• _GIVEN ENTRIES_:
# # # # # # #

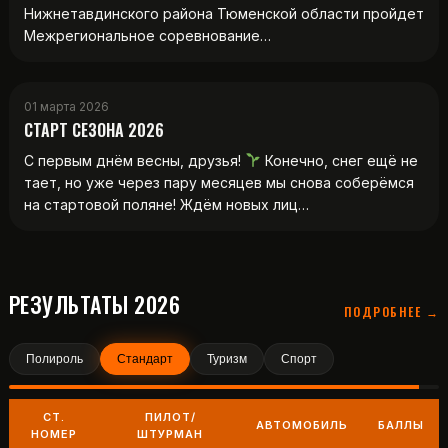
Нижнетавдинского района Тюменской области пройдет
Межрегиональное соревнование…
01 марта 2026
СТАРТ СЕЗОНА 2026
С первым днём весны, друзья!
Конечно, снег ещё не
тает, но уже через пару месяцев мы снова соберёмся
на стартовой поляне! Ждём новых лиц…
РЕЗУЛЬТАТЫ 2026
ПОДРОБНЕЕ →
Полироль
Стандарт
Туризм
Спорт
СТ.
ПИЛОТ/
АВТОМОБИЛЬ
БАЛЛЫ
НОМЕР
ШТУРМАН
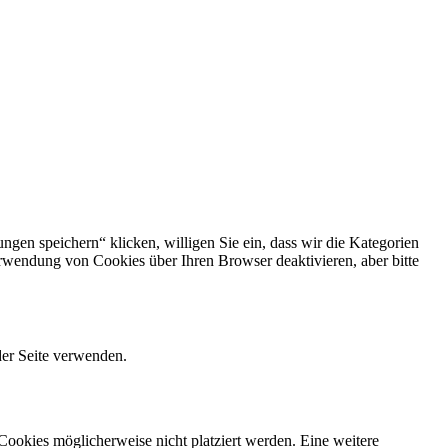
gen speichern“ klicken, willigen Sie ein, dass wir die Kategorien
rwendung von Cookies über Ihren Browser deaktivieren, aber bitte
der Seite verwenden.
ookies möglicherweise nicht platziert werden. Eine weitere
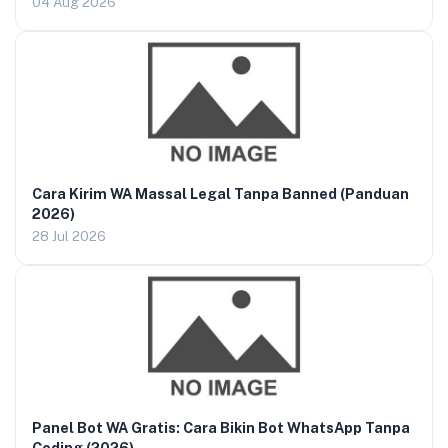
04 Aug 2026
Cara Kirim WA Massal Legal Tanpa Banned (Panduan
2026)
28 Jul 2026
Panel Bot WA Gratis: Cara Bikin Bot WhatsApp Tanpa
Coding (2026)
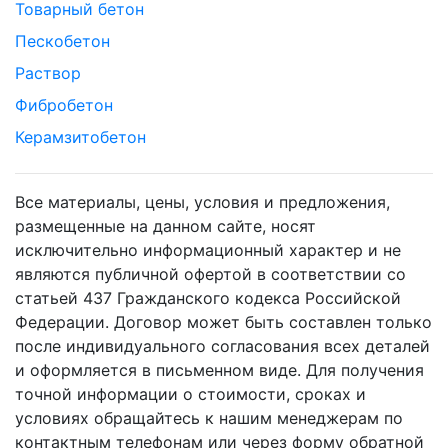
Товарный бетон
Пескобетон
Раствор
Фибробетон
Керамзитобетон
Все материалы, цены, условия и предложения,
размещенные на данном сайте, носят
исключительно информационный характер и не
являются публичной офертой в соответствии со
статьей 437 Гражданского кодекса Российской
Федерации. Договор может быть составлен только
после индивидуального согласования всех деталей
и оформляется в письменном виде. Для получения
точной информации о стоимости, сроках и
условиях обращайтесь к нашим менеджерам по
контактным телефонам или через форму обратной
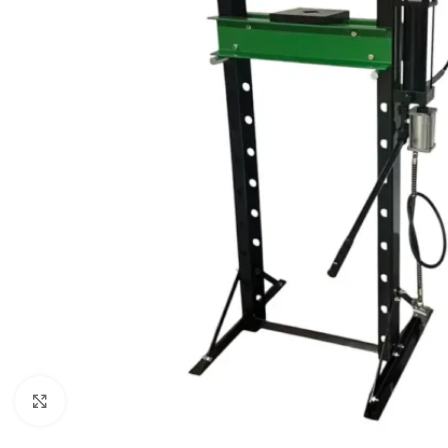
Click to enlarge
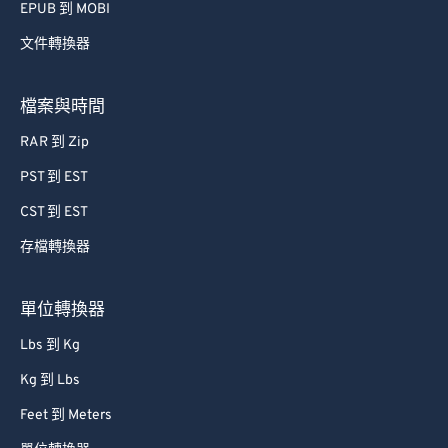
EPUB 到 MOBI
文件轉換器
檔案與時間
RAR 到 Zip
PST 到 EST
CST 到 EST
存檔轉換器
單位轉換器
Lbs 到 Kg
Kg 到 Lbs
Feet 到 Meters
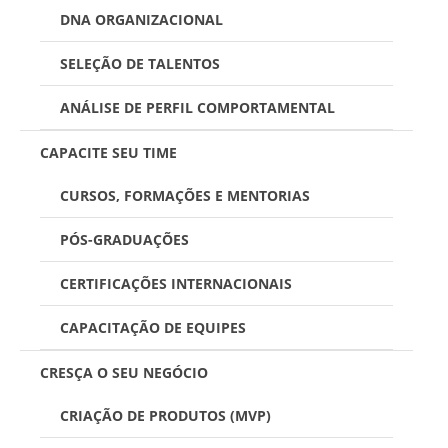
DNA ORGANIZACIONAL
SELEÇÃO DE TALENTOS
ANÁLISE DE PERFIL COMPORTAMENTAL
CAPACITE SEU TIME
CURSOS, FORMAÇÕES E MENTORIAS
PÓS-GRADUAÇÕES
CERTIFICAÇÕES INTERNACIONAIS
CAPACITAÇÃO DE EQUIPES
CRESÇA O SEU NEGÓCIO
CRIAÇÃO DE PRODUTOS (MVP)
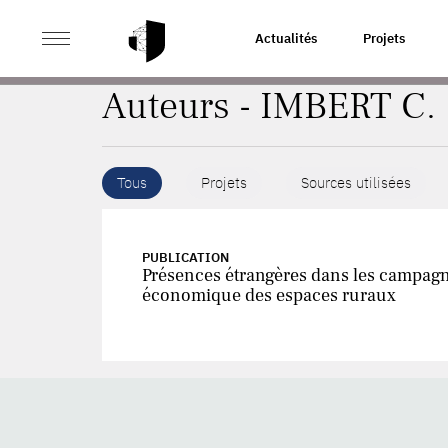
>
ACCUEIL
AUTEURS
Actualités
Projets
Auteurs - IMBERT C.
Tous
Projets
Sources utilisées
PUBLICATION
Présences étrangères dans les campagnes
économique des espaces ruraux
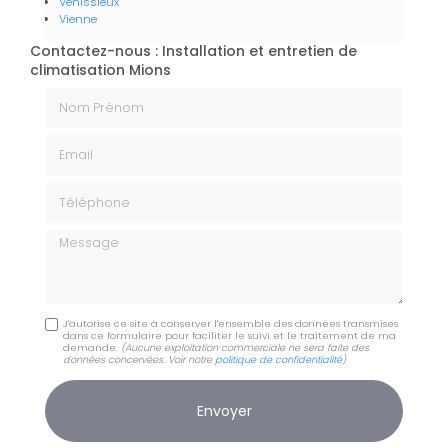
Vénissieux
Vienne
Contactez-nous : Installation et entretien de
climatisation Mions
Nom Prénom
Email
Téléphone
Message
J'autorise ce site à conserver l'ensemble des données transmises
dans ce formulaire pour faciliter le suivi et le traitement de ma
demande.
(Aucune exploitation commerciale ne sera faite des
données concervées. Voir notre
politique de confidentialité
)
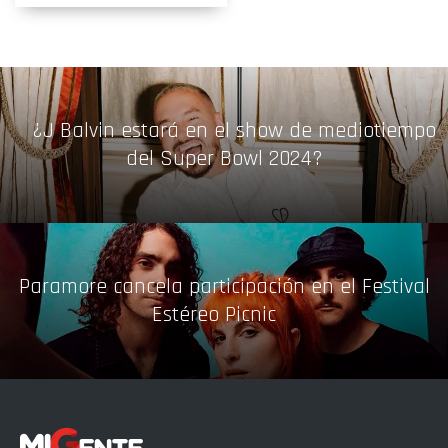
¿J Balvin estará en el show de mediotiempo
del Super Bowl 2024?
Paramore cancela participación en el Festival
Estéreo Picnic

# # # # # # #

• _TASK TO COMPLETE_: Count the lines in the entries above that contain the string "Tanpa", matching case exactly, and give only the number.

• _WRITTEN SOLUTION_: 2